Auf Jamal
Regie: Peter Adler
Buch: Peter Adler, Oxana Evdokimova
Kamera: Eugen Schlegel
Schnitt: Bernhard Sehne
Produktion: Solveigh Hardt (LeVision Leipzig)
Redaktion: Achim Schöbel, Wolfgang Brinkschulte(MDR), Catherine Le Goff (ARTE)
Jamal ist eine Halbinsel im Nordwesten Sibiriens und heißt „Rand der Welt“ in der Sprache der Nenzen. Sie sind die letzten Rentier-Nomaden und leben wie seit jeher in Einklang mit der Natur.
Familie Tibitschi bewohnt ein Zelt aus Rentierfellen. Rundherum nur die endlose Weite der Tundra. Es gibt weder Strom noch Telefon. Sie leben von ihrer Herde, von den Fischen im Fluß, von Beeren und Pilzen: Michail, der Vater, ist einer der letzten Schlittenbauer seines Volkes. Wie seine Vorfahren schon baut er das traditionelle Transportmittel mit einfachsten Werkzeugen und ohne dabei ein einziges Stück Metall zu verwenden. Sein jüngster Sohn, der 10jährige Jeiko hilft ihm und lernt dabei. Die fünfzehnjährige Tochter Lida und ihre Mutter bearbeiten die Felle und kümmern sich um die Kochstelle. Frische Lebensmittel holen sie aus einem Loch in der Erde: 50 Zentimeter unter der Grasnarbe beginnt der Permafrost – doch Jahr für Jahr, berichtet Tatjana, müssen sie jetzt tiefer Graben. Der Klimawandel bedroht die Lebenswelt der Menschen, die ihn am wenigsten verursacht haben.
Die älteren Kinder der Tibitschis sind im Sommer mit den Rentieren weit im Norden unterwegs. Mit der Rückkehr der riesigen Herden erleben wir ein spektakuläres Schauspiel. Zum ersten mal gibt es jetzt auch wieder Fleisch: Das noch warme Rentier wird an Ort und Stelle und roh verzehrt, dazu wird sein Blut getrunken. Das, so sagen die Nenzen, gibt Kraft für ihren langen Zug bis zu den winterlichen Weidegründen in den Waldgebieten der Taiga.
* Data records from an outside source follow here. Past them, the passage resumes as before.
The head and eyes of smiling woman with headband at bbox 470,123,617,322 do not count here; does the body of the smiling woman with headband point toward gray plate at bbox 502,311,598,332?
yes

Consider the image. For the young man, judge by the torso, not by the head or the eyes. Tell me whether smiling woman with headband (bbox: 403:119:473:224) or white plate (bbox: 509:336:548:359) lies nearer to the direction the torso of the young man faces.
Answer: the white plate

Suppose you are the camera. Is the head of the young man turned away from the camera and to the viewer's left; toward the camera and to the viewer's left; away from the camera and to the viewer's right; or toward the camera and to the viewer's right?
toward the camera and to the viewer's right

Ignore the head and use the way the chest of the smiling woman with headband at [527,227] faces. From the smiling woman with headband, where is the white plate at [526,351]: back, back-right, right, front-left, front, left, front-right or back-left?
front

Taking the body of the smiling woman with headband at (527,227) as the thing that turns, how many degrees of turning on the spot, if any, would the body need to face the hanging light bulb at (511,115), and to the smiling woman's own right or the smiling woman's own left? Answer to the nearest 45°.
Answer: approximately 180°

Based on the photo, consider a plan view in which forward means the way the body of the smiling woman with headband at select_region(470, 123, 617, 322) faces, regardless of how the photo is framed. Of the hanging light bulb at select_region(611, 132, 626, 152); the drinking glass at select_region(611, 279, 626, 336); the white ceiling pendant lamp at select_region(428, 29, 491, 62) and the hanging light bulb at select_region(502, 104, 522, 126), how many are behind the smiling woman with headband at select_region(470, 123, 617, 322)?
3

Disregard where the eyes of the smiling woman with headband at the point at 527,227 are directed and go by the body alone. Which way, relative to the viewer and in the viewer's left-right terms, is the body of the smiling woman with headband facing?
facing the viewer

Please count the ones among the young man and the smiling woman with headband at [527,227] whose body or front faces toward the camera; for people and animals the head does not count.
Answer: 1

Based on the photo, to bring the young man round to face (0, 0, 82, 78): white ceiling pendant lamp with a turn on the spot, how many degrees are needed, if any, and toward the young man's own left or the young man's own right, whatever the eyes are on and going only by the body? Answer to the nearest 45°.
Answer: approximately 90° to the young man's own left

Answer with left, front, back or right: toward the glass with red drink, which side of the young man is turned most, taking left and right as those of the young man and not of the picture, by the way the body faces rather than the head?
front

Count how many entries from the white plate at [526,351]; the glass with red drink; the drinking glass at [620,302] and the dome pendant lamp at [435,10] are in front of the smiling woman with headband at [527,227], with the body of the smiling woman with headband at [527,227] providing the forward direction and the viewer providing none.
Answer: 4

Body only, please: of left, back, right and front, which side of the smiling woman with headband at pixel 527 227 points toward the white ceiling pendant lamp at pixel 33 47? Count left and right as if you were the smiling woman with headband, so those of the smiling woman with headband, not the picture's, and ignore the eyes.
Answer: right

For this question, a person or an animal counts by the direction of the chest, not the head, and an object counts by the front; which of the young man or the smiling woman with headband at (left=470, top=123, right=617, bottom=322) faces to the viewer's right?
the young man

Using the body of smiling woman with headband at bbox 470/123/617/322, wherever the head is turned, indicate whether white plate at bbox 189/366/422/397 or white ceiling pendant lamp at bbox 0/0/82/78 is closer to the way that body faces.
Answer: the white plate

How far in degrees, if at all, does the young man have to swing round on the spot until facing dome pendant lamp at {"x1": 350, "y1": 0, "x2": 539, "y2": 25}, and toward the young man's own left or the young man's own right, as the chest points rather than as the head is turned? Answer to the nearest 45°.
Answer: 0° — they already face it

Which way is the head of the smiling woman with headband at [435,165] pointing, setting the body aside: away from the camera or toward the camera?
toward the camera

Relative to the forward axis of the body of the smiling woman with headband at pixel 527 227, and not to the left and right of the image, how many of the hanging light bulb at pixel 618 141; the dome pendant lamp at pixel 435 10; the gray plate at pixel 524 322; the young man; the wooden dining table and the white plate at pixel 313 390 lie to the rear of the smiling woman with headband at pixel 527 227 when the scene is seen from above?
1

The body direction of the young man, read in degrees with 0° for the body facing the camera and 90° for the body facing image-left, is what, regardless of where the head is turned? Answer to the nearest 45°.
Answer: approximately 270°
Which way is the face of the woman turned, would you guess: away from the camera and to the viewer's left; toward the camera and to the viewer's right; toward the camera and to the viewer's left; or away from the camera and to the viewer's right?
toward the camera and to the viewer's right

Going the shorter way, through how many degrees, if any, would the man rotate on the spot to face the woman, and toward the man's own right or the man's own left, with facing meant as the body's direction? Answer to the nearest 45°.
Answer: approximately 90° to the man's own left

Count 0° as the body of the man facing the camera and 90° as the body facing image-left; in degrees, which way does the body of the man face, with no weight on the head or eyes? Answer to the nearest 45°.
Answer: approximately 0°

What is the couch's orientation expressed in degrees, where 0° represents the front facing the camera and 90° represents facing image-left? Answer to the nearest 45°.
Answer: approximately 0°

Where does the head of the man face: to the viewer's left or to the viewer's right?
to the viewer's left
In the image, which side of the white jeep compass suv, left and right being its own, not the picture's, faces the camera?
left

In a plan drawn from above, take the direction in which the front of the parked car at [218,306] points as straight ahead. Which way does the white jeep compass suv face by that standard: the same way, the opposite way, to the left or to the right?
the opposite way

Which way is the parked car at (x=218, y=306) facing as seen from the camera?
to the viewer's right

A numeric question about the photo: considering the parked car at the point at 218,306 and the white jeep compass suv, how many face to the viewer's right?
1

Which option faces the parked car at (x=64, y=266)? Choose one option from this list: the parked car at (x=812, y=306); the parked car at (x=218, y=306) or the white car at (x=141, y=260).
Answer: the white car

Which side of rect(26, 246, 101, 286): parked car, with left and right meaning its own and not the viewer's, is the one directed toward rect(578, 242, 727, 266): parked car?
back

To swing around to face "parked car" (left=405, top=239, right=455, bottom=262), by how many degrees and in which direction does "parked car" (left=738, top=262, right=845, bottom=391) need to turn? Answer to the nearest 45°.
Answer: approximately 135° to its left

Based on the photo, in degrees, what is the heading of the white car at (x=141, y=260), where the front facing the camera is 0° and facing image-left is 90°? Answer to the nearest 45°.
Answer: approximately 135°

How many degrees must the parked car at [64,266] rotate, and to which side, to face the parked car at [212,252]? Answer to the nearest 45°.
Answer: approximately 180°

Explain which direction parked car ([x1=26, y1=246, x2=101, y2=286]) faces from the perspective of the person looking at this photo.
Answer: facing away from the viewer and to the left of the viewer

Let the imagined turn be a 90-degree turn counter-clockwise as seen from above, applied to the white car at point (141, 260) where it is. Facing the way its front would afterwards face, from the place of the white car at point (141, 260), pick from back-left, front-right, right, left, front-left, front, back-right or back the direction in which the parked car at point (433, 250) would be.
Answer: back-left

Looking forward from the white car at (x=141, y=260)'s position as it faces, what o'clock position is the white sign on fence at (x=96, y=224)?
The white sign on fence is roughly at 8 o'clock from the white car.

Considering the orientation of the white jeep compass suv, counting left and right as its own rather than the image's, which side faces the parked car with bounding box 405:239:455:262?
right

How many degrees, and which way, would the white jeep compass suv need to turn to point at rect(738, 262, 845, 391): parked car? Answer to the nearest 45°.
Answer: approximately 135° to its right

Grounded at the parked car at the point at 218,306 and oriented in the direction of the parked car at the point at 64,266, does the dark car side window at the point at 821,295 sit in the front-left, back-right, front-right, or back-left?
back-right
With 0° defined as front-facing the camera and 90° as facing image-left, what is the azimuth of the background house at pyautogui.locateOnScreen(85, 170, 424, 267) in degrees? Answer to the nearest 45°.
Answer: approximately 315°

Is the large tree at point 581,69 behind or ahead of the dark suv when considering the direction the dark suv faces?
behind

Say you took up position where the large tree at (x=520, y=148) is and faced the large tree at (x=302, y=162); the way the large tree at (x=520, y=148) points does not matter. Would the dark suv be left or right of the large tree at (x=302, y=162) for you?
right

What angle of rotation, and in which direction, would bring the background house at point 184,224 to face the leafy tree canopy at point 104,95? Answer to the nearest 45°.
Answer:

Für die Nenzen ist Ja Men - die Erde - der Ursprung der Menschheit, sie ist die Urmutter. Die Erde ist der Platz, auf dem von dem man lebt. Sogar wenn man stirbt, darf man sie nicht verletzen. Doch Jamal ist Gasland. Überall im Land der Rentiere wachsen die Bohrtürme. Von hier kommt die Energie für uns im benachbarten Europa. Im Boden von Jamal liegen fast 90 % der russischen Gas-Vorräte und ein Viertel der Welt-Reserven. „Atem der Erde“ heißt das Gas in der Sprache der Nenzen, und es scheint so, als würde mit dem Gas auch die Kultur der Nenzen verschwinden.
Als Vorbereitung für ein Leben in der Zivilisation besuchen Lena und Jeiko – wie alle nenzischen Kinder – 11 Jahre lang einSchulinternat. Neun Monate im Jahr versuchen russische Erzieherinnen aus Nomadenkindern Bürger einer globalisierten Welt zu machen. „Wir müssen ihnen unsere Regeln aufzwingen“, sagt Erzieherin Tatjana, und: „Es gibt kein Zurück mehr zum Alten“. Lena und ihr Bruder Jeiko aber wollen – wie viele andere junge Nenzen - nach der Schule zurück in die Tundra und zu ihren Herden. Dort, sagen sie, gehören wir hin.